Jeremy knew he couldn't just import Domain Expansions. So he rewrote Nen lore.
"Domain Expansion," Jeremy said aloud to the deity, "will be the highest form of Nen."
Thus, he introduced:
Innate Domain: the manifestation of one's soul made real via barrier techniques.
Sure-Hit Mechanics: can bypass any defense unless blocked by another domain or advanced barriers.
Barrier Arts: a newly-rediscovered branch of Nen, accessible by any user with enough talent.
He would eventually grant Domain Expansions to elite characters—Netero, Zeno, and others.
Yuta Okkotsu
Born December 29, 1984. Nen Affinity: Specialization.
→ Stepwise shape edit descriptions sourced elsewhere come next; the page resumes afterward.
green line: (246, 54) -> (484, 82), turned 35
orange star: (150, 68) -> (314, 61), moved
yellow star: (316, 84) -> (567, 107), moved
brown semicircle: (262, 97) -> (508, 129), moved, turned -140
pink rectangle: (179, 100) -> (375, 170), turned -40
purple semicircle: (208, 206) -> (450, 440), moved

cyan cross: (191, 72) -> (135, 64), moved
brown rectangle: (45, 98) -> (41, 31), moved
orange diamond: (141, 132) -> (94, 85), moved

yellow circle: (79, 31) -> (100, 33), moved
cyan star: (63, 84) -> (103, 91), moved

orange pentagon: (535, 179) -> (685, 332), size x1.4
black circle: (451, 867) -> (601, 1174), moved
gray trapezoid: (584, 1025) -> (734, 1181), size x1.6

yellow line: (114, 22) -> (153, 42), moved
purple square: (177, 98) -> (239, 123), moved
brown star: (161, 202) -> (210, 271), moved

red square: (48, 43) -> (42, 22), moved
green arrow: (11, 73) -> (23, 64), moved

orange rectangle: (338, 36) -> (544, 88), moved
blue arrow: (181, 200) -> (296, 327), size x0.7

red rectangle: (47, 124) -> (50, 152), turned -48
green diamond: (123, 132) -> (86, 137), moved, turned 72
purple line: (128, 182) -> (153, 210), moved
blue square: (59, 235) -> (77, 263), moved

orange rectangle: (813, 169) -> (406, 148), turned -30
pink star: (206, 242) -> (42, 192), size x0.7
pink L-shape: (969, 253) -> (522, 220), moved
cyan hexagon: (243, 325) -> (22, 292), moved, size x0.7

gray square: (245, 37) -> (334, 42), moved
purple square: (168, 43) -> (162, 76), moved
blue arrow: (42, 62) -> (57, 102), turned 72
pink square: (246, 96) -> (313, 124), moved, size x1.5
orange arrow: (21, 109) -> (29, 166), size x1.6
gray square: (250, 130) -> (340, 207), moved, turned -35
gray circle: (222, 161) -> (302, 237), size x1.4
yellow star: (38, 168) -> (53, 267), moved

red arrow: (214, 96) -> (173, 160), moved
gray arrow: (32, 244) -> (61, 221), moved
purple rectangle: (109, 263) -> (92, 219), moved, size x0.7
Jeremy transformed Rika into a full-fledged nen beast with a one-hour manifestation window and gave Yuta Authentic Mutual Love and innate knowledge of Copy. Rika carried the original vengeful power that made her infamous.
Kokichi Muta
Born January 21, 1986. Nen Affinity: Manipulation.
Jeremy invented Nen Puppets to mirror cursed corpses. These constructs could act independently, imbued with aura and programmable functions. Kokichi's Puppet Manipulation became a Manipulation and Emission based nen ability. He was also granted a healthy body, finally free of his original-worlds curse.
(Author Note: Kokichi's system draws inspiration from Iron Man, and numerous mecha anime.)
Yuji Itadori
Born June 1, 1986. Nen Affinity: Specialization.
Yuji kept his raw superhuman strength and soul-perception. Jeremy granted him Divergent Fist and Blood Manipulation.
Megumi Fushiguro
Born November 6, 1986. Nen Affinity: Specialist leaning Conjuration.
Jeremy redefined the Ten Shadows Technique as a Conjuration and Manipulation nen ability based series of Nen Beast contracts. Each beast required a taming ritual, to bind them.
BALANCING THE WORLD
Jeremy didn't make his siblings overpowered by default. He only granted them innate knowledge. They would still need to refine, train, and awaken their Hatsu through natural growth. He ensured their Nen potential at least rivaled or exceeded Ging Freecss, but only through effort would they reach their full power.
He even tweaked existing characters:
Kurapika
Jeremy modified "Emperor's Time" to be a natural Scarlet Eyes ability, only accessible after Nen awakening. It would no longer drain his lifespan, but Jeremy ensured no Nen users existed in the Kurta Clan before Kurapika—allowing canon events to unfold.
ARMING THE WORLD
Jeremy introduced Nen Artifacts, weapons infused with aura, some created by legendary nen genius weaponsmiths and craftsmen, others sustained through post-mortem Nen. He added 1,000+ weapons from across anime and manga, most at low karma cost. But nearing the end, he realized…
He was running out of points.
He considered cutting a sibling. He even calculated the cost savings. But ultimately, he couldn't do it.
"I'd rather struggle together than succeed alone."
So instead, he spent his final points wisely:
Gave Sachiko wealth, connections, and talent.
Embedded the knowledge of key weapon locations across the world.
Left the rest up to fate.
The God of Isekai, now deeply entertained, smiled as he finalized Jeremy's blueprint.
"You've altered the world more than most. I'll throw in a few surprises of my own."
Jeremy floated toward the light—toward his new life. As he crossed the threshold, one thought rang clear in his mind:
"This time… I'll live the life worth telling stories about."